To the Honoured John Endecot, Esq., Governor together with the Rest of the Honoured General Court now Assembled in Boston

The petition of Passaconaway in the behalf of himself as also of many other Indians who were for a long time ourselves and our progenitors seated upon a tract of land called Naticot[1] and is now in the possession of Mr. William Brenton of Rhode Island,[2] merchant, and is confirmed to the said Mr. Brenton to him, his heirs, and assigns according to the laws of this jurisdiction, by reason of which tract of land, being taken up as aforesaid and thereby your poor petitioner which may [ torn ] in an unsettled condition and must be forced in a short time to remove to some other place.

The humble request of your poor petitioner is that this Honoured Court would please to grant unto us a parcel of land for our comfortable situation to be stated for our enjoyment as also for the comfort of us after us as also that this Honoured Court would please to take in to your serious and pious consideration the condition and also the request of your poor supplicant and to appoint two or three persons as a committee to assist someone or two Indians to view and determine of someplace and to lay at the same.  Not further to trouble this Honored Assembly humbly craving an expected answer this present sessions.

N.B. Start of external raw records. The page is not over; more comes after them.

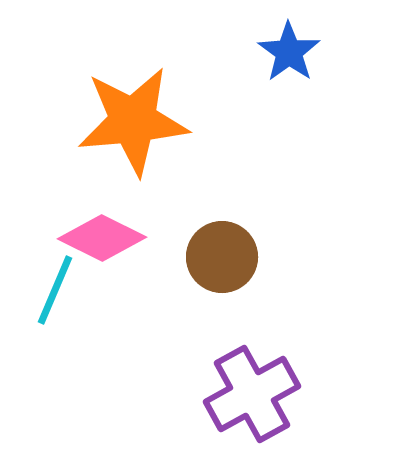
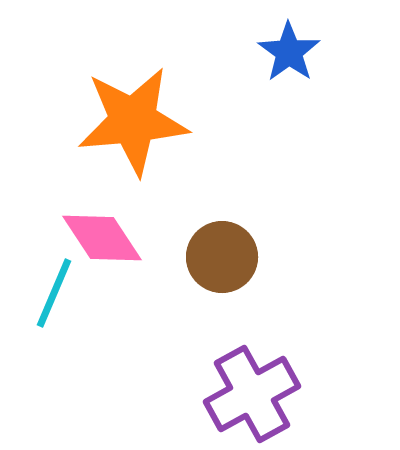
pink diamond: rotated 30 degrees clockwise
cyan line: moved 1 px left, 3 px down
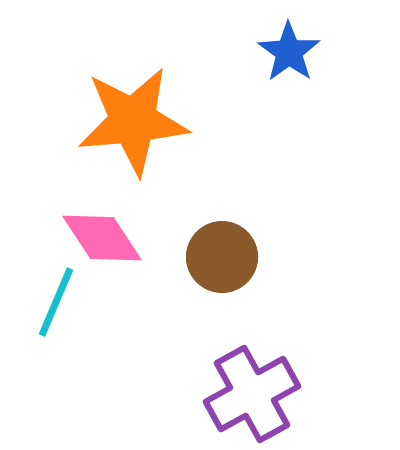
cyan line: moved 2 px right, 9 px down
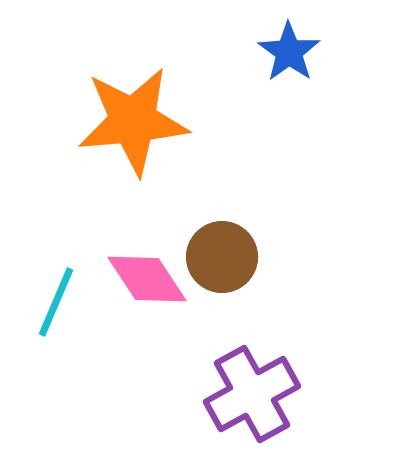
pink diamond: moved 45 px right, 41 px down
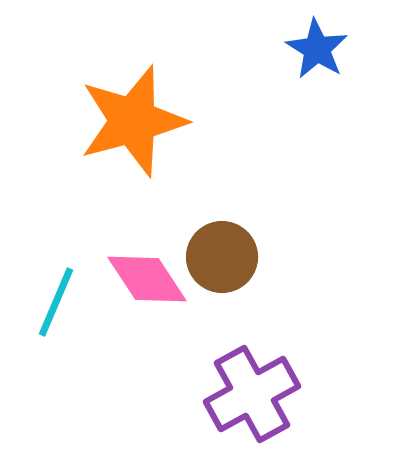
blue star: moved 28 px right, 3 px up; rotated 4 degrees counterclockwise
orange star: rotated 10 degrees counterclockwise
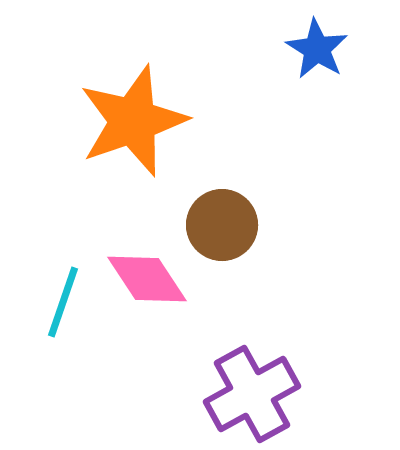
orange star: rotated 4 degrees counterclockwise
brown circle: moved 32 px up
cyan line: moved 7 px right; rotated 4 degrees counterclockwise
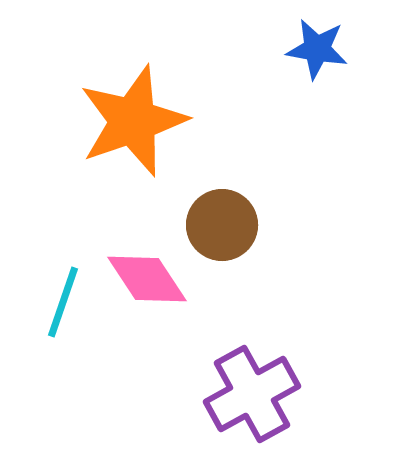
blue star: rotated 22 degrees counterclockwise
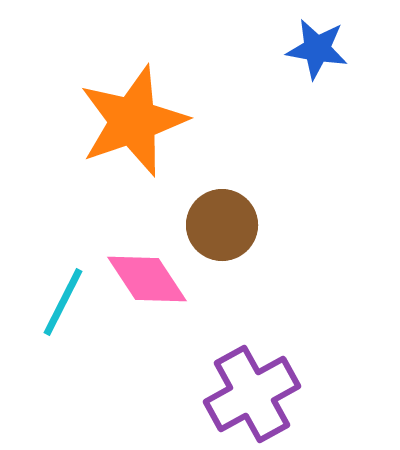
cyan line: rotated 8 degrees clockwise
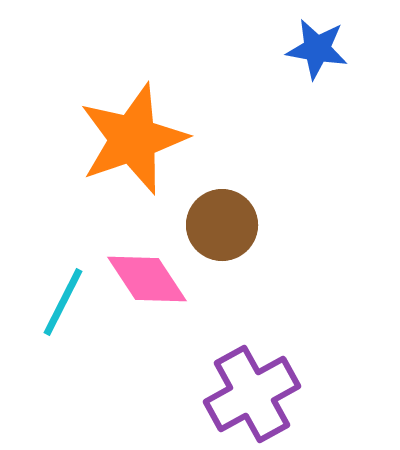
orange star: moved 18 px down
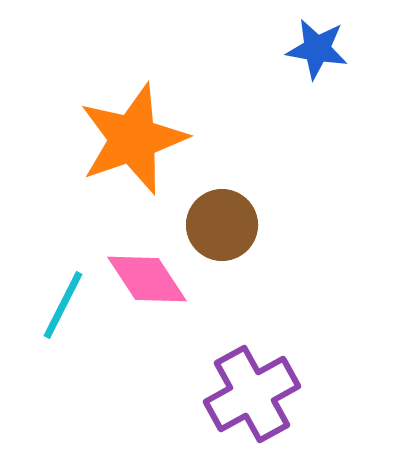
cyan line: moved 3 px down
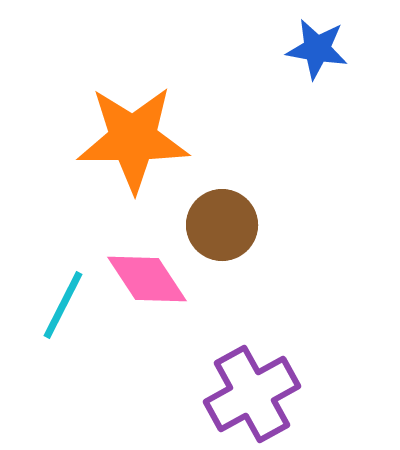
orange star: rotated 19 degrees clockwise
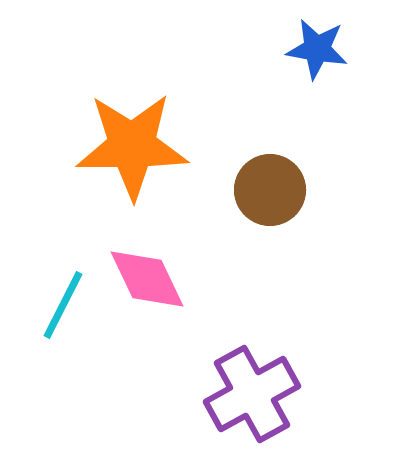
orange star: moved 1 px left, 7 px down
brown circle: moved 48 px right, 35 px up
pink diamond: rotated 8 degrees clockwise
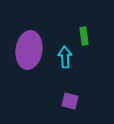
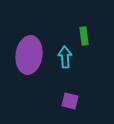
purple ellipse: moved 5 px down
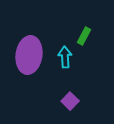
green rectangle: rotated 36 degrees clockwise
purple square: rotated 30 degrees clockwise
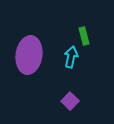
green rectangle: rotated 42 degrees counterclockwise
cyan arrow: moved 6 px right; rotated 15 degrees clockwise
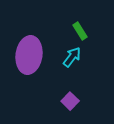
green rectangle: moved 4 px left, 5 px up; rotated 18 degrees counterclockwise
cyan arrow: moved 1 px right; rotated 25 degrees clockwise
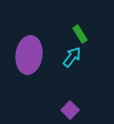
green rectangle: moved 3 px down
purple square: moved 9 px down
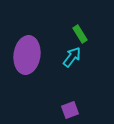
purple ellipse: moved 2 px left
purple square: rotated 24 degrees clockwise
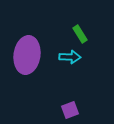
cyan arrow: moved 2 px left; rotated 55 degrees clockwise
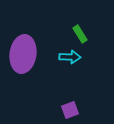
purple ellipse: moved 4 px left, 1 px up
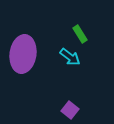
cyan arrow: rotated 35 degrees clockwise
purple square: rotated 30 degrees counterclockwise
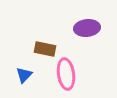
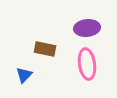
pink ellipse: moved 21 px right, 10 px up
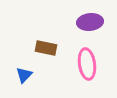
purple ellipse: moved 3 px right, 6 px up
brown rectangle: moved 1 px right, 1 px up
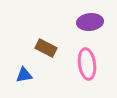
brown rectangle: rotated 15 degrees clockwise
blue triangle: rotated 36 degrees clockwise
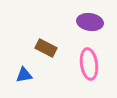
purple ellipse: rotated 15 degrees clockwise
pink ellipse: moved 2 px right
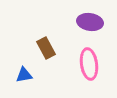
brown rectangle: rotated 35 degrees clockwise
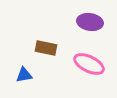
brown rectangle: rotated 50 degrees counterclockwise
pink ellipse: rotated 56 degrees counterclockwise
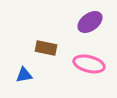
purple ellipse: rotated 45 degrees counterclockwise
pink ellipse: rotated 12 degrees counterclockwise
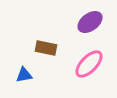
pink ellipse: rotated 60 degrees counterclockwise
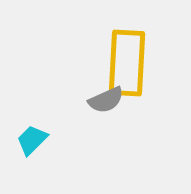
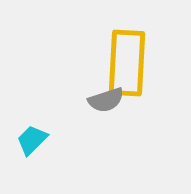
gray semicircle: rotated 6 degrees clockwise
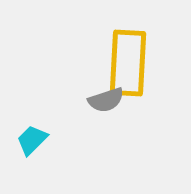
yellow rectangle: moved 1 px right
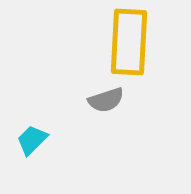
yellow rectangle: moved 1 px right, 21 px up
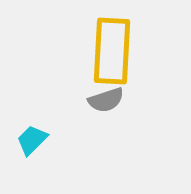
yellow rectangle: moved 17 px left, 9 px down
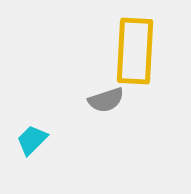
yellow rectangle: moved 23 px right
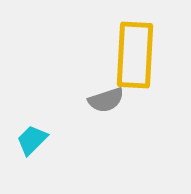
yellow rectangle: moved 4 px down
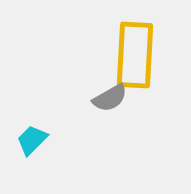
gray semicircle: moved 4 px right, 2 px up; rotated 12 degrees counterclockwise
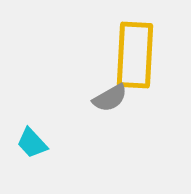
cyan trapezoid: moved 3 px down; rotated 88 degrees counterclockwise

I shall still remain your humble servant wherein the shall command,

Boston,  May 9, 1662



The humble petition of Passaconaway, Indian.  Entered 1662

Legislative Action:

In answer to this petition, the magistrates judge meet to grant unto Passaconaway and his men or associates about Naticot above Mr. Brenton's lands where it is free a mile and a half on either side the  Merrimack River in breadth and three miles on either side in length provided he now they do not alienate any part of this grant without leave and licence from this Court first obtained.  if their brethren the Deputies consent hereto.  Edward Rawson, Secretary.  May 9, 1662.  Consented to by the Magestrates Deputies.  William Torrey, Clerk















[1] Presently Litchfield, New Hampshire

[2] Governor Brenton's will, proved at Newport in 1674, indicated that, among his properties at his death, he owned 10,000 acres at Naticot. Smith, Genealogies of Rhode Island, 513.